*Task instructions:*
**1.** For the article on Rabbi Pinto, decide whether each statement below agrees with it. Answer yes or no for each and quote the deciding words. (a) The estimate of Pinto's net worth includes the money his nonprofit organizations control. (b) Pinto was convicted of bribing an Israeli police general. (c) The New York court dismissed the defamation suit because the reporter's claims were shown to be true.
**2.** Pick up the article on Rabbi Pinto after its last sentence and keep writing.

++++ Text segment ++++

The leading Kabbalist in the world is going to jail.
Rabbi Yoshiyahu Yosef Pinto is a celebrity in Israel and among financial and real estate elites in New York. A sage whose followers include the leaders of Israel’s business elite, Pinto is the descendant of Moroccan Jewish saints, a Sephardic hero, and a master of Kabbalah, the ancient tradition of Jewish mysticism and magic. His net worth has been estimated at $19 million, not including the vast sums under the control of his various nonprofit organizations.
He is also a felon, convicted of bribing an Israeli police general. This week, after exhausting what is probably his last appeal—a last-ditch effort to avoid jail for health reasons—it appears he is finally headed for prison.
Adding insult to injury, a $30 million defamation suit the rabbi’s organization filed against a reporter was dismissed by a New York court this week for lack of jurisdiction.

++++ Data listing ++++

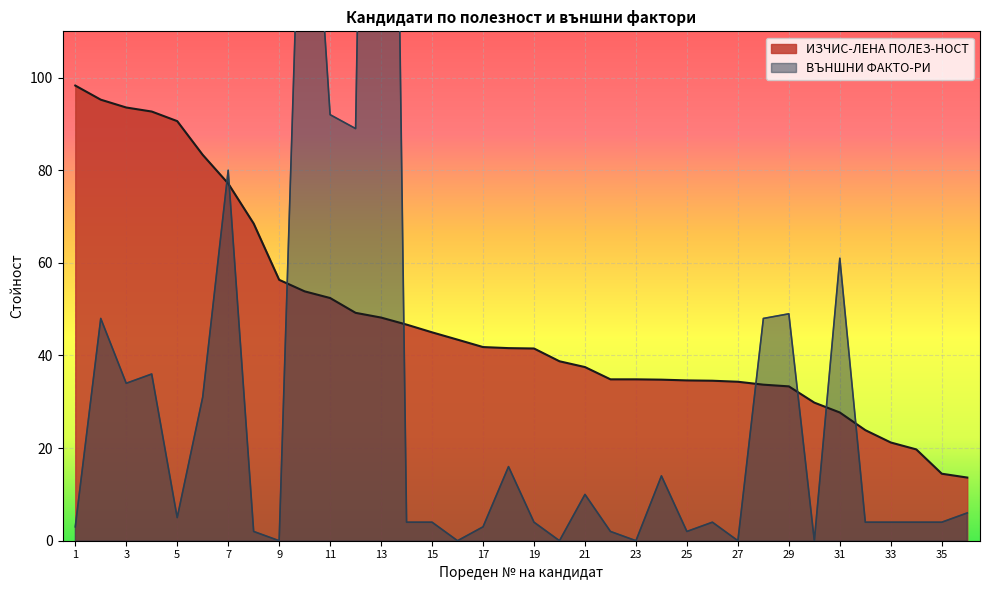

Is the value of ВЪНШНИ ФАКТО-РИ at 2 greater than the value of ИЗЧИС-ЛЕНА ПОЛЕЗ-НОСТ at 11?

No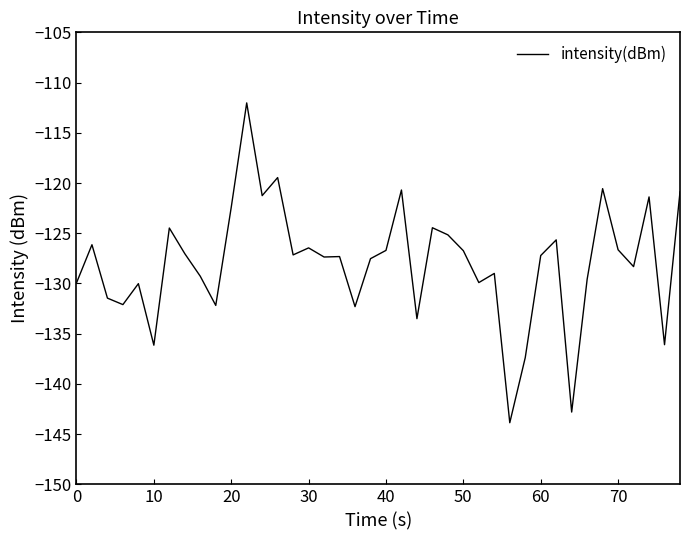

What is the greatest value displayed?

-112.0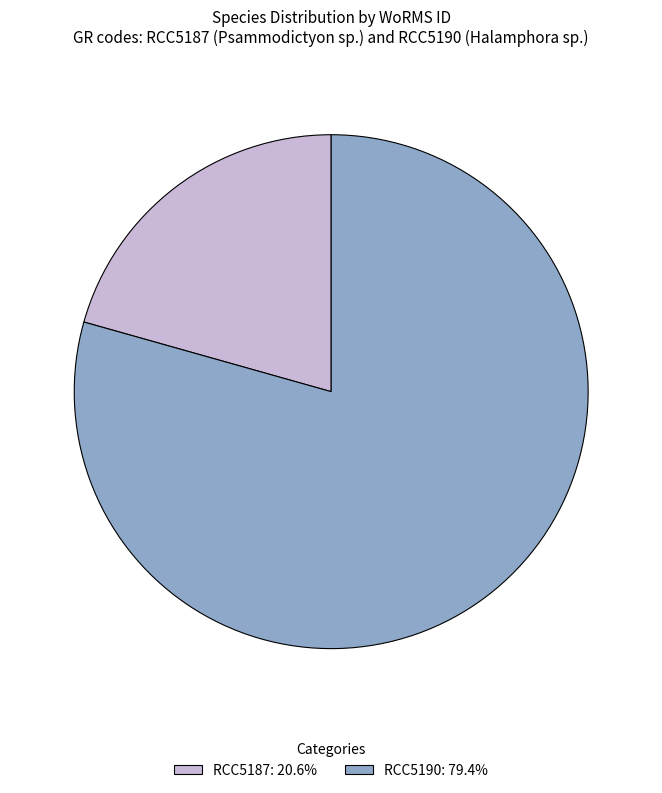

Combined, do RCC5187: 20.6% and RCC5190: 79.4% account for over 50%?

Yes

++++
++++ Data listing ++++

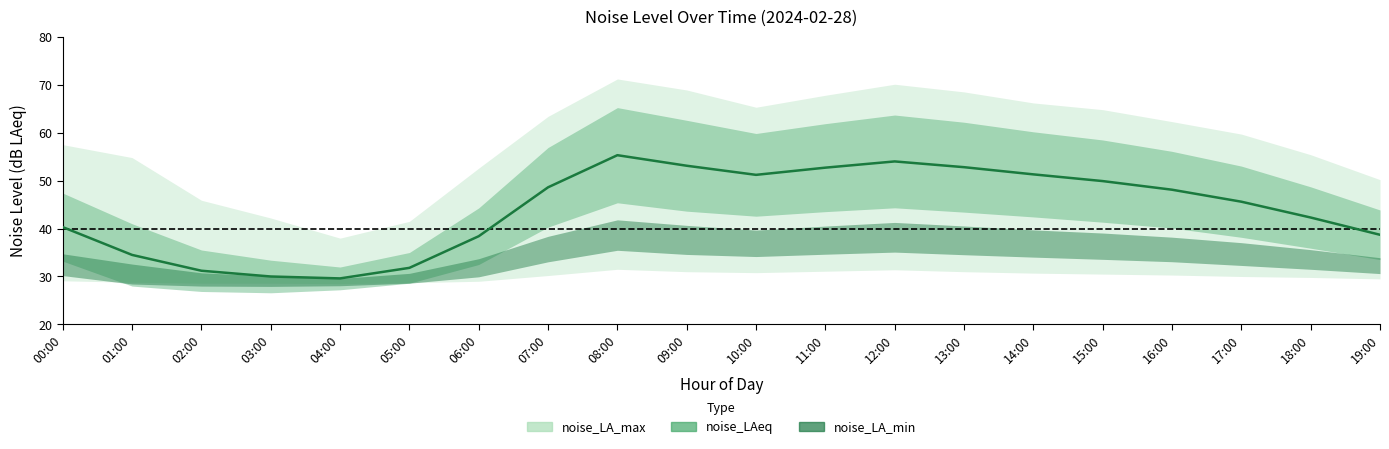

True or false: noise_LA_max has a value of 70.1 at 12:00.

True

++++

*Expected responses:*
**1.**
(a) No: "not including the vast sums under the control of his various nonprofit organizations."
(b) Yes: "convicted of bribing an Israeli police general."
(c) No: "dismissed by a New York court this week for lack of jurisdiction."

**2.**
How does a Kabbalist, who by all accounts is indeed a devout man who practices what he preaches, become a multimillionaire?
It’s the network. In New York, Pinto’s close followers include leading Jewish real estate magnates like Ofer Yardeni and Charlie Kushner, politicians like Anthony Weiner and Eric Cantor, Jewish leaders including celebrity rabbi Marc Schneier and Malcolm Hoenlein (the head of the Conference of Presidents of American Jewish Organizations), and even LeBron James.
Followers believe that Pinto has supernormal powers. Many said he can read minds. Others say he has the ability to bless everything from business ventures to political careers—and to curse enemies as well. Like other Kabbalists, Pinto speaks only Hebrew, is soft spoken, and keeps his eyes partly closed, the better to detach from worldly concerns. He dispenses advice, blessings, and amulets. He is the descendant both of the famous Moroccan mystic Rabbi Yisrael Abuhatzeira, also known as the Baba Sali, and of Rabbi Haim Pinto, one of Morocco’s most powerful rabbis. And he welcomes everyone: religious, secular, Jewish, non-Jewish.
But for a holy man, Pinto is surrounded by shady criminal elements, including outright crooks. In Israel, these include Yossi Harari, the head of the Ramat Amidar underworld gang, and mobster Shalom Domrani.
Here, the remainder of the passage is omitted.